BAKU, Azerbaijan, Nov. 1 (Reuters) - Azeris voted in a parliamentary election on Sunday which Azerbaijan President Ilham Aliyev's ruling party is widely expected to win, and which mainstream opposition and international monitors are shunning. Aliyev has consolidated his power since succeeding his father and long-serving leader Heydar in 2003, presiding over a period when officials say revenues from rising oil and gas exports have delivered better living standards.
Rights groups accuse the government of curbing freedoms and of silencing dissent, while the opposition complains of harassment, a lack of access to broadcasting, and draconian restrictions on campaigning.
The government denies wrongdoing, and Western governments, who are courting Azerbaijan as an alternative source of oil and gas to Russia, balance their criticism over human rights with strategic considerations.
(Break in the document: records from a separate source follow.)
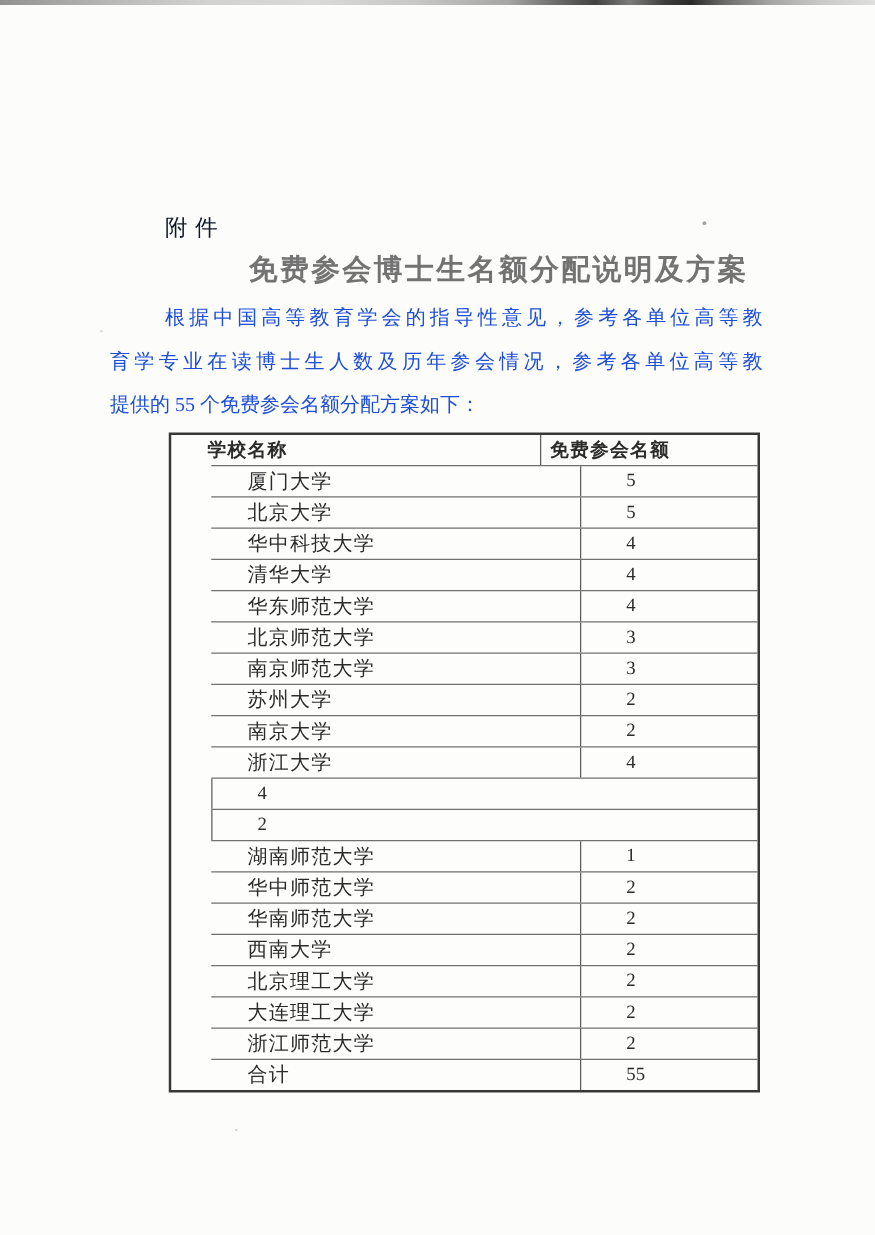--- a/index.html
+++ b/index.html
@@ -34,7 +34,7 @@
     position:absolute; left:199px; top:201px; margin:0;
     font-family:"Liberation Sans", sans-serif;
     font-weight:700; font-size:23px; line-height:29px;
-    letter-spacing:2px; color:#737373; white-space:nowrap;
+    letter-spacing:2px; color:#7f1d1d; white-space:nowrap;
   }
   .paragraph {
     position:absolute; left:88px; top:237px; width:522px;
Azerbaijan is host to oil majors including BP PLC, Exxon Mobil Corp and Chevron Corp.
The Opposition has already cried foul.
"The election in Azerbaijan is conducted in an undemocratic environment. Our observers monitored a lot of violations, including ballot stuffing, during the vote," opposition Musavat Party leader, Arif Gajily, told Reuters.
Musavat and other mainstream opposition parties in Azerbaijan, a mainly Muslim country of about 9 million people between Iran, Russia and Turkey, are boycotting the poll.
All 125 seats in the single-chamber parliament, which is elected every five years, will be filled through voting for individual candidates in electoral districts.
Polls closed at 7 p.m. (1500 GMT) and official preliminary results were expected to follow within hours.
Human Rights Watch said this week that Azeri authorities had convicted or imprisoned at least 35 journalists and rights and political activists in 2014 and that "the crackdown continued at a dizzying pace."
The Organisation for Security and Cooperation in Europe (OSCE) said it would not monitor the election because restrictions imposed on it by the authorities made credible poll monitoring impossible.
Azeri President, who left the polling station without making any statement earlier today, said later that the OSCE's decision not to monitor the poll "was not acceptable."
Some foreign journalists, including reporters from Reuters, were not issued with accreditation to cover the election. The foreign ministry cited technical difficulties.